Hint for Number Theory homework
1) find the pattern of the following:
a) (3^10) modulo 11
b) (2^12) modulo 13
c) (5^16) modulo 17
d) (3^22) modulo 23
2) Propose a theorem
I found the answer:
1) It is all 1
2) The theorem is as following:
(a^(n-1) modulo n) = 1; where n is prime;
n >= 3 and a > 0
There is not proof required for homework;
But I want to prove the theorem; but I am stuck
since induction does not seem to work due to
variance nature of n; any hint. Thanks.
KingGeorge is needed. Thanks. Regards.
Stacey Warren - Expert brainly.com
Hey! We 've verified this expert answer for you, click below to unlock the details :)
At vero eos et accusamus et iusto odio dignissimos ducimus qui blanditiis praesentium voluptatum deleniti atque corrupti quos dolores et quas molestias excepturi sint occaecati cupiditate non provident, similique sunt in culpa qui officia deserunt mollitia animi, id est laborum et dolorum fuga.
Et harum quidem rerum facilis est et expedita distinctio. Nam libero tempore, cum soluta nobis est eligendi optio cumque nihil impedit quo minus id quod maxime placeat facere possimus, omnis voluptas assumenda est, omnis dolor repellendus.
Itaque earum rerum hic tenetur a sapiente delectus, ut aut reiciendis voluptatibus maiores alias consequatur aut perferendis doloribus asperiores repellat.
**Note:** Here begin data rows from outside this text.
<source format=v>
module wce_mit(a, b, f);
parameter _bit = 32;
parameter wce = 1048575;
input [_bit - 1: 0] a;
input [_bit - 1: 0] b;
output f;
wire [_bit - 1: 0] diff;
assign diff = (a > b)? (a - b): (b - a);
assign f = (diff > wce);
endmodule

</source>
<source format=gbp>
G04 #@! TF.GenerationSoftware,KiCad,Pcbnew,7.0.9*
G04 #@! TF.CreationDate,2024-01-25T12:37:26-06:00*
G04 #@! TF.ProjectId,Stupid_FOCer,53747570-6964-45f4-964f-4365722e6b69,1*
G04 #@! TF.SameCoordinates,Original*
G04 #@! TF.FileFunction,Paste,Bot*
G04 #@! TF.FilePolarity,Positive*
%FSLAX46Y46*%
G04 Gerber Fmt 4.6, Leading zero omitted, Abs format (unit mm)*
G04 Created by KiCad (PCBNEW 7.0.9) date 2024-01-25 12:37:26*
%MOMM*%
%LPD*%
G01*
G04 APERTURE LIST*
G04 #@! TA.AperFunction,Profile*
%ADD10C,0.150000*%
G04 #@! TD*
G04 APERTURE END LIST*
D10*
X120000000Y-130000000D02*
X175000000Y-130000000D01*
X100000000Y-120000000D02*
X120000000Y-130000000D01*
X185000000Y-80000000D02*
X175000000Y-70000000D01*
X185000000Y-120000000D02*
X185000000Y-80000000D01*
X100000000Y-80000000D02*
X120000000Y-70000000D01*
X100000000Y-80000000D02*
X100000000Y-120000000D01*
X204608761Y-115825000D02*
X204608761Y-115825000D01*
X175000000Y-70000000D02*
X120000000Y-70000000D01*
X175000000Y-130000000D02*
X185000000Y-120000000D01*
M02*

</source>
I got my questions answered at brainly.com in under 10 minutes. Go to brainly.com now for free help!
it has possibly to do with relatively prime stuff
if p and q are prime, then p mod q = p
p^(q-1) mod q
p^(q) p^(-1) mod q
p^q mod q = 1, proof it?
Not the answer you are looking for? Search for more explanations.
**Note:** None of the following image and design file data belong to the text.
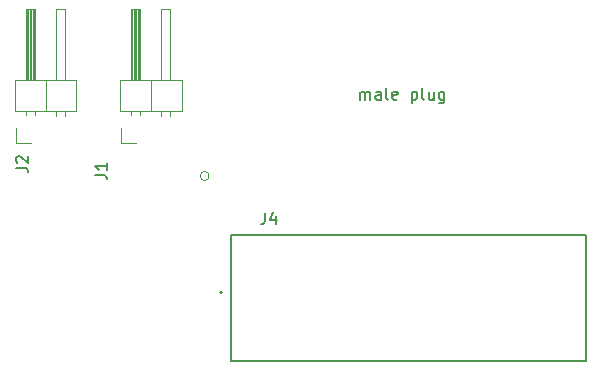
<source format=gbr>
%TF.GenerationSoftware,KiCad,Pcbnew,(6.0.5)*%
%TF.CreationDate,2022-07-15T10:42:52-06:00*%
%TF.ProjectId,25to25,3235746f-3235-42e6-9b69-6361645f7063,rev?*%
%TF.SameCoordinates,Original*%
%TF.FileFunction,Legend,Top*%
%TF.FilePolarity,Positive*%
%FSLAX46Y46*%
G04 Gerber Fmt 4.6, Leading zero omitted, Abs format (unit mm)*
G04 Created by KiCad (PCBNEW (6.0.5)) date 2022-07-15 10:42:52*
%MOMM*%
%LPD*%
G01*
G04 APERTURE LIST*
%ADD10C,0.150000*%
%ADD11C,0.127000*%
%ADD12C,0.200000*%
%ADD13C,0.120000*%
G04 APERTURE END LIST*
D10*
X145428571Y-60152380D02*
X145428571Y-59485714D01*
X145428571Y-59580952D02*
X145476190Y-59533333D01*
X145571428Y-59485714D01*
X145714285Y-59485714D01*
X145809523Y-59533333D01*
X145857142Y-59628571D01*
X145857142Y-60152380D01*
X145857142Y-59628571D02*
X145904761Y-59533333D01*
X146000000Y-59485714D01*
X146142857Y-59485714D01*
X146238095Y-59533333D01*
X146285714Y-59628571D01*
X146285714Y-60152380D01*
X147190476Y-60152380D02*
X147190476Y-59628571D01*
X147142857Y-59533333D01*
X147047619Y-59485714D01*
X146857142Y-59485714D01*
X146761904Y-59533333D01*
X147190476Y-60104761D02*
X147095238Y-60152380D01*
X146857142Y-60152380D01*
X146761904Y-60104761D01*
X146714285Y-60009523D01*
X146714285Y-59914285D01*
X146761904Y-59819047D01*
X146857142Y-59771428D01*
X147095238Y-59771428D01*
X147190476Y-59723809D01*
X147809523Y-60152380D02*
X147714285Y-60104761D01*
X147666666Y-60009523D01*
X147666666Y-59152380D01*
X148571428Y-60104761D02*
X148476190Y-60152380D01*
X148285714Y-60152380D01*
X148190476Y-60104761D01*
X148142857Y-60009523D01*
X148142857Y-59628571D01*
X148190476Y-59533333D01*
X148285714Y-59485714D01*
X148476190Y-59485714D01*
X148571428Y-59533333D01*
X148619047Y-59628571D01*
X148619047Y-59723809D01*
X148142857Y-59819047D01*
X149809523Y-59485714D02*
X149809523Y-60485714D01*
X149809523Y-59533333D02*
X149904761Y-59485714D01*
X150095238Y-59485714D01*
X150190476Y-59533333D01*
X150238095Y-59580952D01*
X150285714Y-59676190D01*
X150285714Y-59961904D01*
X150238095Y-60057142D01*
X150190476Y-60104761D01*
X150095238Y-60152380D01*
X149904761Y-60152380D01*
X149809523Y-60104761D01*
X150857142Y-60152380D02*
X150761904Y-60104761D01*
X150714285Y-60009523D01*
X150714285Y-59152380D01*
X151666666Y-59485714D02*
X151666666Y-60152380D01*
X151238095Y-59485714D02*
X151238095Y-60009523D01*
X151285714Y-60104761D01*
X151380952Y-60152380D01*
X151523809Y-60152380D01*
X151619047Y-60104761D01*
X151666666Y-60057142D01*
X152571428Y-59485714D02*
X152571428Y-60295238D01*
X152523809Y-60390476D01*
X152476190Y-60438095D01*
X152380952Y-60485714D01*
X152238095Y-60485714D01*
X152142857Y-60438095D01*
X152571428Y-60104761D02*
X152476190Y-60152380D01*
X152285714Y-60152380D01*
X152190476Y-60104761D01*
X152142857Y-60057142D01*
X152095238Y-59961904D01*
X152095238Y-59676190D01*
X152142857Y-59580952D01*
X152190476Y-59533333D01*
X152285714Y-59485714D01*
X152476190Y-59485714D01*
X152571428Y-59533333D01*
%TO.C,J4*%
X137386699Y-69722656D02*
X137386699Y-70436942D01*
X137339080Y-70579799D01*
X137243842Y-70675037D01*
X137100985Y-70722656D01*
X137005747Y-70722656D01*
X138291461Y-70055990D02*
X138291461Y-70722656D01*
X138053366Y-69675037D02*
X137815271Y-70389323D01*
X138434318Y-70389323D01*
%TO.C,J2*%
X116302380Y-65933333D02*
X117016666Y-65933333D01*
X117159523Y-65980952D01*
X117254761Y-66076190D01*
X117302380Y-66219047D01*
X117302380Y-66314285D01*
X116397619Y-65504761D02*
X116350000Y-65457142D01*
X116302380Y-65361904D01*
X116302380Y-65123809D01*
X116350000Y-65028571D01*
X116397619Y-64980952D01*
X116492857Y-64933333D01*
X116588095Y-64933333D01*
X116730952Y-64980952D01*
X117302380Y-65552380D01*
X117302380Y-64933333D01*
%TO.C,J1*%
X123002380Y-66533333D02*
X123716666Y-66533333D01*
X123859523Y-66580952D01*
X123954761Y-66676190D01*
X124002380Y-66819047D01*
X124002380Y-66914285D01*
X124002380Y-65533333D02*
X124002380Y-66104761D01*
X124002380Y-65819047D02*
X123002380Y-65819047D01*
X123145238Y-65914285D01*
X123240476Y-66009523D01*
X123288095Y-66104761D01*
D11*
%TO.C,J4*%
X134495033Y-71655276D02*
X164595033Y-71655276D01*
X134495033Y-82325276D02*
X134495033Y-71655276D01*
X134495033Y-82325276D02*
X164595033Y-82325276D01*
X164595033Y-71655276D02*
X164595033Y-82325276D01*
D12*
X133770033Y-76483276D02*
G75*
G03*
X133770033Y-76483276I-100000J0D01*
G01*
D13*
%TO.C,J2*%
X117710000Y-58500000D02*
X117710000Y-52500000D01*
X117590000Y-58500000D02*
X117590000Y-52500000D01*
X117350000Y-58500000D02*
X117350000Y-52500000D01*
X117230000Y-58500000D02*
X117230000Y-52500000D01*
X119710000Y-52500000D02*
X120470000Y-52500000D01*
X119710000Y-58500000D02*
X119710000Y-52500000D01*
X117470000Y-58500000D02*
X117470000Y-52500000D01*
X117930000Y-52500000D02*
X117930000Y-58500000D01*
X117930000Y-61490000D02*
X117930000Y-61160000D01*
X117830000Y-58500000D02*
X117830000Y-52500000D01*
X116220000Y-61160000D02*
X121420000Y-61160000D01*
X120470000Y-52500000D02*
X120470000Y-58500000D01*
X117170000Y-61490000D02*
X117170000Y-61160000D01*
X117170000Y-52500000D02*
X117930000Y-52500000D01*
X121420000Y-61160000D02*
X121420000Y-58500000D01*
X116280000Y-63870000D02*
X116280000Y-62600000D01*
X117550000Y-63870000D02*
X116280000Y-63870000D01*
X118820000Y-61160000D02*
X118820000Y-58500000D01*
X121420000Y-58500000D02*
X116220000Y-58500000D01*
X116220000Y-58500000D02*
X116220000Y-61160000D01*
X117170000Y-58500000D02*
X117170000Y-52500000D01*
X119710000Y-61557071D02*
X119710000Y-61160000D01*
X120470000Y-61557071D02*
X120470000Y-61160000D01*
%TO.C,J1*%
X126250000Y-58500000D02*
X126250000Y-52500000D01*
X126610000Y-58500000D02*
X126610000Y-52500000D01*
X129370000Y-52500000D02*
X129370000Y-58500000D01*
X128610000Y-61557071D02*
X128610000Y-61160000D01*
X127720000Y-61160000D02*
X127720000Y-58500000D01*
X126450000Y-63870000D02*
X125180000Y-63870000D01*
X126490000Y-58500000D02*
X126490000Y-52500000D01*
X125120000Y-61160000D02*
X130320000Y-61160000D01*
X130320000Y-58500000D02*
X125120000Y-58500000D01*
X126070000Y-58500000D02*
X126070000Y-52500000D01*
X126130000Y-58500000D02*
X126130000Y-52500000D01*
X125180000Y-63870000D02*
X125180000Y-62600000D01*
X126070000Y-61490000D02*
X126070000Y-61160000D01*
X126830000Y-61490000D02*
X126830000Y-61160000D01*
X126370000Y-58500000D02*
X126370000Y-52500000D01*
X128610000Y-58500000D02*
X128610000Y-52500000D01*
X129370000Y-61557071D02*
X129370000Y-61160000D01*
X126730000Y-58500000D02*
X126730000Y-52500000D01*
X125120000Y-58500000D02*
X125120000Y-61160000D01*
X128610000Y-52500000D02*
X129370000Y-52500000D01*
X126830000Y-52500000D02*
X126830000Y-58500000D01*
X126070000Y-52500000D02*
X126830000Y-52500000D01*
X130320000Y-61160000D02*
X130320000Y-58500000D01*
%TO.C,J3*%
X132650300Y-66630000D02*
G75*
G03*
X132650300Y-66630000I-381000J0D01*
G01*
%TD*%
M02*

</source>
Thanks a lot for your hints. In my proposed theorem, "a" does not have to be
prime and it is still works. (9^16 modulo 17)=1. So does the hint still apply?
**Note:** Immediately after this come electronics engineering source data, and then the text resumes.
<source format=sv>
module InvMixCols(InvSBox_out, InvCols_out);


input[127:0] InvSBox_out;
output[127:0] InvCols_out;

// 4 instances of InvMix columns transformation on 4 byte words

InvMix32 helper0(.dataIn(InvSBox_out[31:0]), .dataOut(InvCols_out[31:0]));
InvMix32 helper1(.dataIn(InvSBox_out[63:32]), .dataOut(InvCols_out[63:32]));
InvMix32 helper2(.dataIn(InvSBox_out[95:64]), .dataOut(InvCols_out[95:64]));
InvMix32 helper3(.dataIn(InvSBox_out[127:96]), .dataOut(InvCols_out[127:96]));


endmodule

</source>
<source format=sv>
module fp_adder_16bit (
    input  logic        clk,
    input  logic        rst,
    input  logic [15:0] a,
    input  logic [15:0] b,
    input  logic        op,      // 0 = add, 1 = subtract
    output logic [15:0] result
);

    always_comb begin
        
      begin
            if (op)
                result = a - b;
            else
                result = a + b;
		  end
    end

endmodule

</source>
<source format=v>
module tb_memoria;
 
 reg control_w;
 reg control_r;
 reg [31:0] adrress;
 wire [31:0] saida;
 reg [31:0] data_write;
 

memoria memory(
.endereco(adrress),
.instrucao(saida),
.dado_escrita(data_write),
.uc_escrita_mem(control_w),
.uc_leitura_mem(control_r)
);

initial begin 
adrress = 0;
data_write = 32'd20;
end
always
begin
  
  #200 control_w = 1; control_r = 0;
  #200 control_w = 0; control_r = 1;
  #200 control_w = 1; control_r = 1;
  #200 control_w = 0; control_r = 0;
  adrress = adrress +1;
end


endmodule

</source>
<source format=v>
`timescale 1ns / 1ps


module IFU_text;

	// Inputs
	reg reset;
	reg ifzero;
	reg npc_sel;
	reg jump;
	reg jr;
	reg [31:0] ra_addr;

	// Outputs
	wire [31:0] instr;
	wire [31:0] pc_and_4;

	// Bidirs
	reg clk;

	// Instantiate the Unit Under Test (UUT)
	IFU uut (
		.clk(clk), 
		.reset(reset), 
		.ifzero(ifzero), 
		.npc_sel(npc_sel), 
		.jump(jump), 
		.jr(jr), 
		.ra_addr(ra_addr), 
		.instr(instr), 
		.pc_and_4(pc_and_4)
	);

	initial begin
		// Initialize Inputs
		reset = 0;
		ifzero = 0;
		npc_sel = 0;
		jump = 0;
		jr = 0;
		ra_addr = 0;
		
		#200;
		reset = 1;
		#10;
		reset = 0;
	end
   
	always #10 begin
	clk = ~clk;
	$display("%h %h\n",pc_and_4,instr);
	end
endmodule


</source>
I just started the course about 2 week ago and King George was the first to
help. More elegance is more better. Thanks again Amistre64.
in the examples provided, they used primes.
you will notice that 9 and 17 are relatively prime, meaning that their gcd is 1
Maybe, "a" is prime will work for all cases. "a" including non-prime might work only
occasionally. Hence my proposed theorm is wrong. Thanks.
4^7 mod 8 = 0
It is a^(n-1) modulo n; where: n is prime. in your case 8 is not prime. I am missing
something. Thanks again.
itll only work out if gcd(a,n) = 1
fermats little thrm is: a^(p-1) = 1 mod p, as long as p does not divide a
theres proofs for that
Thanks And I noticed the "a" to be prime in the sample; However, I checked out
non-prime as well. So I made my proposed to be non-prime as well. It is risky;
but more general; hence I need to prove before commit. Thanks.
Thanks and great stuff; I am not aware of "little" theorem as yet;
So I can proposed: gcd (a, p) = 1 for general case. Thanks.
consider a and n, such that they are relatviely prime:
the set: a,2a,3a,4a,...,(n-1)a, none of which are divisible by n
then the construct: a*2a*3a*4a*...*(n-1)a is equal to a^(n-1)
a*2a*3a*4a*...*(n-1)a = 1*2*3*4*...*(n-1) (mod n)
a^(n-1) = (n-1)! (mod n)
it stands to reason that any multiple of a^(n-1) is also congruent (n-1)! mod n
a^(n-1) * (n-1)! = (n-1)! (mod n)
since the gcd(n, (n-1)!) = 1 we can divide out the (n-1)!
a^(n-1) = 1 (mod n)
this might only hold of n is prime
Sorry for misspelling (Amistry64). :-) :-) :-)
Thanks a lot for your answer; I will try not to see your answer; I need to try it for myself
first; So I guess, the hints you gave is enough??? Thanks.